1 in 4 developers started coding before they could drive
It’s never too early — or too late! — to start coding. Of the roughly 39,000 developers surveyed across all professional levels, more than a quarter of developers wrote their first piece of code before they were 16 years old.
Meanwhile, of all the developers who started coding after the age of 26, 36% are now senior or even higher-level developers, growing quickly in their careers.
When did you start coding?
Unlike generations thereafter, if kids of the seventies wanted to see innovative technology, they’d have to build it themselves — they had no other choice. There were no widespread resources to teach them how to build software. Almost half of all developers (47%) between the ages of 45 and 54 started coding before they were 16 years old. Meanwhile, developers between 18 and 24 today are the least likely to have started coding before 16 (only 20%).
Developers between the ages of 45 and 54 were among the first to get their hands on relatively powerful PCs, like the Acorn Archimedes, TRS-80, Commodore 64, and Apple II. With limited to no access to formal education, young people in the PC Revolution had an unusually strong drive to learn to code on their own.
Current age vs. Age started coding
Of the 17 countries represented in the survey with at least 100 respondents, the UK stands out with the highest share of developers who started coding as young as 5 to 10 years old. The majority of those developers are in their 30s and 40s today.
When these developers were schoolyard kids, the Acorn Archimedes, a Cambridge-based PC, hit the scene. Thanks to a partnership with Tesco in which schools received these PCs in exchange for shopping at Tesco, more kids had access to computers. This initiative spread across Europe and Australia.
Today, this culture of forward-thinking education has persisted in the UK — it became the first nation to modernize its curriculum by requiring kids as young as 5 to take programming classes.
Which country has the highest share of developers coding between 5 and 10? *
It seems like every year there’s a new hallmark programming language, framework or library that proliferates across developer blogs. First, it was all about Backbone.js. Now, everyone is raving about AngularJS and React. Self-teaching is the norm for developers of all ages. Even though 67% of developers have CS degrees, roughly 74% said they were at least partially self-taught.
On average, developers know 4 languages, and they want to learn 4 more. The degree of thirst for learning varies by generations — young developers between 18 and 24 plan to learn 6 languages, whereas folks older than 35 only plan to learn 3.

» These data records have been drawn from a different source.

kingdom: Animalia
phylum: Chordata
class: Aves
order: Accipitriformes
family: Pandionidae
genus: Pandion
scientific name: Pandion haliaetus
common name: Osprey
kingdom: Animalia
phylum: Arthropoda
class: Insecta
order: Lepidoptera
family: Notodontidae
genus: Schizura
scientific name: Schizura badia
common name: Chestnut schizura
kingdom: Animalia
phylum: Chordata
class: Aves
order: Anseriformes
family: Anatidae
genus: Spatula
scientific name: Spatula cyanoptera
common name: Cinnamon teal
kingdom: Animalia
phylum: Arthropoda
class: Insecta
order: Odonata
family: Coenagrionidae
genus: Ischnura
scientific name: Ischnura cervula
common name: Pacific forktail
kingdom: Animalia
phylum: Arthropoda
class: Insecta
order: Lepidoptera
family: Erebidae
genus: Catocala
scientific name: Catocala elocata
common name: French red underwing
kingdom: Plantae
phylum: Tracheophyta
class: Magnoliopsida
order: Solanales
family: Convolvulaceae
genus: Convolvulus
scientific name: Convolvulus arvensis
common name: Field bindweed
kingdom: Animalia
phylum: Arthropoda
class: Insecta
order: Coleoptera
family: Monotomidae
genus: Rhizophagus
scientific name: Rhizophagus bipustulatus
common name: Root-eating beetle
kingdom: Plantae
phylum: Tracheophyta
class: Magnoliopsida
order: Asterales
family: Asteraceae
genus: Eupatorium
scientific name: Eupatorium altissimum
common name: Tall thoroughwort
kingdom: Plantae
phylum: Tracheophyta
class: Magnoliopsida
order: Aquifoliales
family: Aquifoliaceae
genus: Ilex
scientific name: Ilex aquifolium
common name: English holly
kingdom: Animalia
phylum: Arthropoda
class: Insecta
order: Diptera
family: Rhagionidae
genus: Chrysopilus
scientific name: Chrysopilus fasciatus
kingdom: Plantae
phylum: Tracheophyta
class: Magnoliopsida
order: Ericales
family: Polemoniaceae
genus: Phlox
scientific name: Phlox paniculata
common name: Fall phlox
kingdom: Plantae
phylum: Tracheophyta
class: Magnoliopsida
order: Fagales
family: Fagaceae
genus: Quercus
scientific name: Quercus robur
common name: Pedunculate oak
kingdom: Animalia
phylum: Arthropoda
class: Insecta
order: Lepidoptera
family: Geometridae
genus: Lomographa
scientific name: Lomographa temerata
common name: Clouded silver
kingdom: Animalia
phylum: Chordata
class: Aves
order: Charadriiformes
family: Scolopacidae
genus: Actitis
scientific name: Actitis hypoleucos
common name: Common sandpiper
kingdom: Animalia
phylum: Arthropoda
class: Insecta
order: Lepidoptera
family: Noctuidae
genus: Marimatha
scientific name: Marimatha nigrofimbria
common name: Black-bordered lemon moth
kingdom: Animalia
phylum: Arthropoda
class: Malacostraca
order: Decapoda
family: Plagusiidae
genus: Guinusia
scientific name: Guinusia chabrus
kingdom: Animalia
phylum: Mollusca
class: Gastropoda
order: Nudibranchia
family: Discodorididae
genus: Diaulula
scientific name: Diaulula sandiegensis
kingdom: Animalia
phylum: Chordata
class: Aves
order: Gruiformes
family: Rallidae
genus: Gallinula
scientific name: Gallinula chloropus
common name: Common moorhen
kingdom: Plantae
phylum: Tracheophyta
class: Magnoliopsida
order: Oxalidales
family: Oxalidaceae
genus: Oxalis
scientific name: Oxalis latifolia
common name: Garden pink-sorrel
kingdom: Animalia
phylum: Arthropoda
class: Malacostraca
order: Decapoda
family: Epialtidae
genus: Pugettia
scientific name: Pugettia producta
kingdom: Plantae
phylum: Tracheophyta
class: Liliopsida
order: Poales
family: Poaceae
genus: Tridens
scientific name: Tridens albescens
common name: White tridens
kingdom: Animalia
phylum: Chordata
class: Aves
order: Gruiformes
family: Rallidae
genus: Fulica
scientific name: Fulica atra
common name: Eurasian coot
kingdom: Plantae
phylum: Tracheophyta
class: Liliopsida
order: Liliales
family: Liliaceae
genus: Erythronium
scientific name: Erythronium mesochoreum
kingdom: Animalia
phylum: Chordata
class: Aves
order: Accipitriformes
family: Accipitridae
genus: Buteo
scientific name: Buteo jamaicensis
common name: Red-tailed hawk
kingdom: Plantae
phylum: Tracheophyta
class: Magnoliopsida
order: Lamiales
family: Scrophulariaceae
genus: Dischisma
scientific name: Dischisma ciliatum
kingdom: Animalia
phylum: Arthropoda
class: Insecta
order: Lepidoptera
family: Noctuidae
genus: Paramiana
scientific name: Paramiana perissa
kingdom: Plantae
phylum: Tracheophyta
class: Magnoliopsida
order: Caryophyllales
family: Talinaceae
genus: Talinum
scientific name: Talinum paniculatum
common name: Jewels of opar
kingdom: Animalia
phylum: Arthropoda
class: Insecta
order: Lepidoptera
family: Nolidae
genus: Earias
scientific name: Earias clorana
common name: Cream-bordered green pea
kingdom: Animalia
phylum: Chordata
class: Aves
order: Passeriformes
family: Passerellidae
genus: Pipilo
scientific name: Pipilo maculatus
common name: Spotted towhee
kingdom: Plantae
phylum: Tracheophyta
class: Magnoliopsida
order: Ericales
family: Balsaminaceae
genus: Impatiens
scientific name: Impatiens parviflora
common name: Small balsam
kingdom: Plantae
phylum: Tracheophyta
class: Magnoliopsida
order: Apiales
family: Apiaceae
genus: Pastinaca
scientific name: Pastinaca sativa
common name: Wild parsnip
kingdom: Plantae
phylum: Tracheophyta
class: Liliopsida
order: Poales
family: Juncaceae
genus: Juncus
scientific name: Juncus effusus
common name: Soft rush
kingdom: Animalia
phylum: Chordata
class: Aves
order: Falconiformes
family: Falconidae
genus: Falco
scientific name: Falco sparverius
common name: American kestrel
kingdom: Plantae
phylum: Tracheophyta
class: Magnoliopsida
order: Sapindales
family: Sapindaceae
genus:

Since programming is centered on independent research aimed at solving new challenges, self-teaching is a major part of being a successful developer. In choosing what to learn next, the best guiding principle is to plant yourself in one discipline and learn tools as a means to grow. Tools will always change. Ultimately, it’s curiosity and genuine interest in programs that should fuel the drive to learn new tools and adapt to tech’s evolving landscape.